* Provided text *
— BEGIN —

April 19, 2010
“The Little House was very happy as she sat on the hill and watched the countryside around her. She watched the sun rise in the morning and the sun set in the evening. Day followed day, each one a little different from the day before…”
I grew up in the country. Our home was on a hill. The first window one looked out in the morning was the one with the view across a valley with the sun rising over the hill on the other side and a wide open sky above. Saw many sunrises out that window. Saw the beginning of many days – each one a little different from the day before.
“The Little House” by Virginia Lee Burton was one of my favorite childhood books. I checked it out of the library often.
That was many years ago. It came to mind this past week. The little house is a lot like me. I’m happier on the hill top than in the city canyons. I need to see the day. I love to see the sun rise. To see it set. To see what makes each day a little different from the day before.
There was a week between houses – between the last phone call regarding the house I had been pursuing for the last 6 months and the house I’m in the process of buying. It was a busy week. I had to come to some new conclusions before the new house came on the market.
On Sunday I saw a house that was “me”. There was hardly anything I would change. It was done very well and the layout was great. It was beautiful. And it had a view out the back of a natural area with a lake beyond. The room I would use as my studio, my work, would overlook the woods and lake. Except for the price, it was very appealing. It was also the house that convinced me of what it was I was really looking for.
Interestingly, I came to realize I really didn’t want a house that was “me”, that had little I would change. It would be a bit awkward. How would I explain to clients I, their designer, lived and worked in a home designed by someone else? Would I have to give out another’s business cards? It confirmed that what I really needed, even wanted, despite the work and mess it would mean, was an ugly house – one I could do something with. And one the woodwork police would not get hysterical about when I painted the woodwork.
That house was also in a “good” neighborhood (white talk for a white neighborhood). I’m in a “good” neighborhood now. What would be the point of moving? And why would I move there? Anyone could live there. I want to live where others will not. I concluded the house needed to be in Minneapolis’s Near North – a neighborhood I have yet to have a white person, other than my realtor, encourage me to move to. I want to be where I can learn of life through others. I want to be where my life can possibly be for good, to be in a Brian (from Louisiana) neighborhood, a place where there are kids struggling with things they need help struggling with, and against, and where the struggle is stacked against them. I’m not looking for a “good” neighborhood as much as a neighborhood it would be good to live in. I want to live good.

— END —

* Supplied data *

— BEGIN —

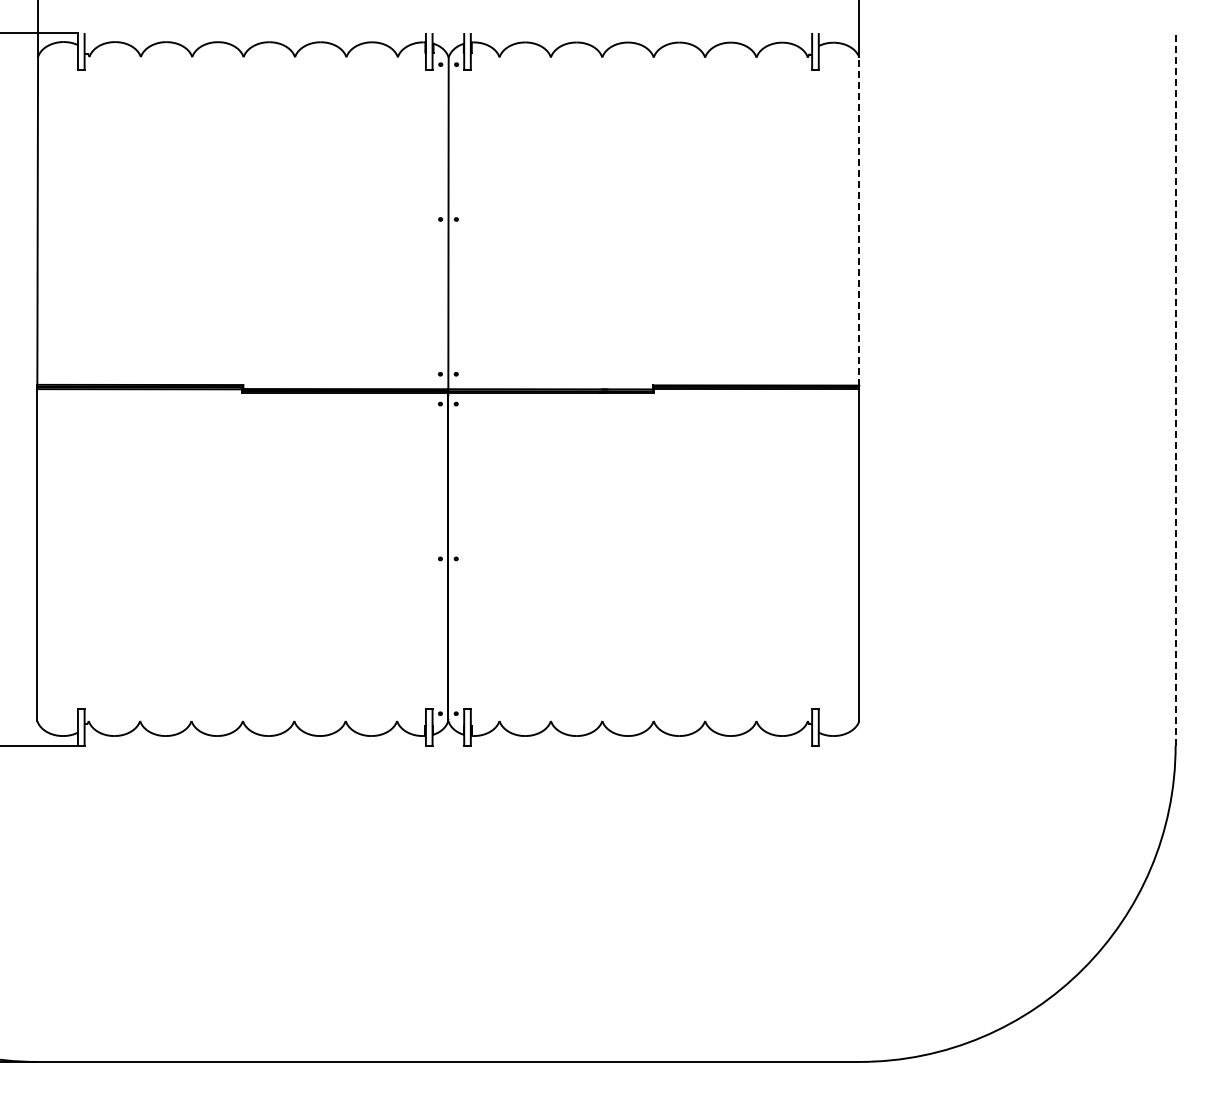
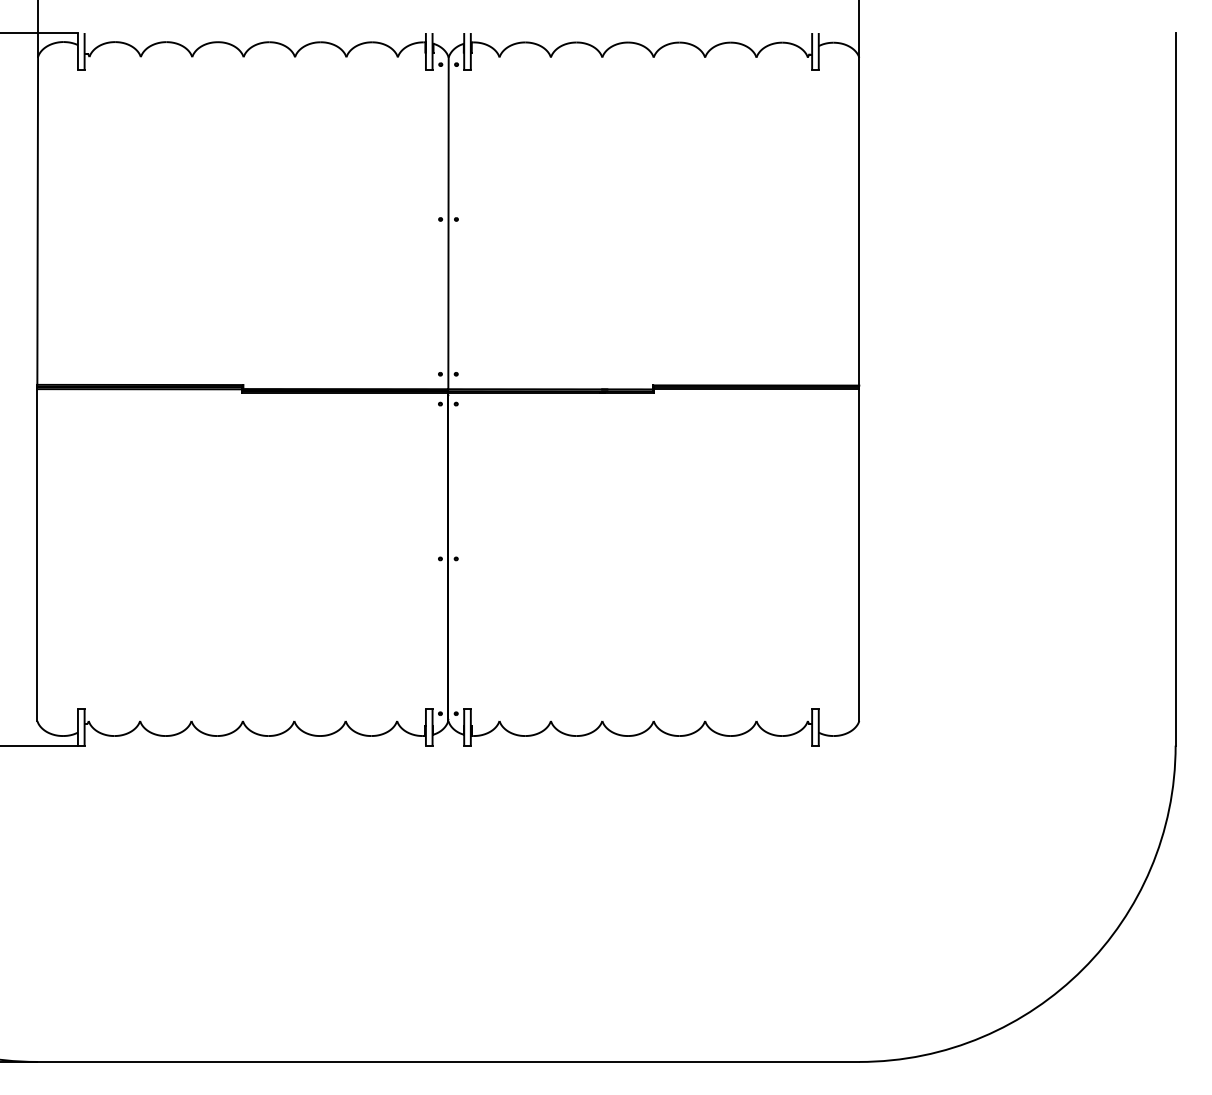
line at (859, 221): dashed -> solid
line at (1175, 388): dashed -> solid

— END —

* Objective 1 *
For each statement about the blog post on choosing a house, answer yes or no according to whether the post agrees, and quote the deciding words. (a) The writer borrowed "The Little House" from the library. (b) The studio room in the house seen on Sunday would have overlooked a city street. (c) The writer settled on Minneapolis's Near North as the place for the new house.
* Objective 2 *
List every question the writer poses in the blog post on choosing a house.
* Objective 3 *
Turn the paragraph of the blog post on choosing a house that begins "On Sunday I saw a house" into a short list that keeps its main facts.

* Right answer 1 *
(a) Yes: "I checked it out of the library often."
(b) No: "The room I would use as my studio, my work, would overlook the woods and lake."
(c) Yes: "I concluded the house needed to be in Minneapolis’s Near North"

* Right answer 2 *
1. How would I explain to clients I, their designer, lived and worked in a home designed by someone else?
2. Would I have to give out another’s business cards?
3. What would be the point of moving?
4. And why would I move there?

* Right answer 3 *
- On Sunday the writer saw a house that felt like "me," with hardly anything to change.
- It was well done, beautiful, and had a great layout.
- Out the back it had a view of a natural area with a lake beyond, and the planned studio would overlook the woods and lake.
- The price was its only drawback.
- This house convinced the writer of what was really wanted.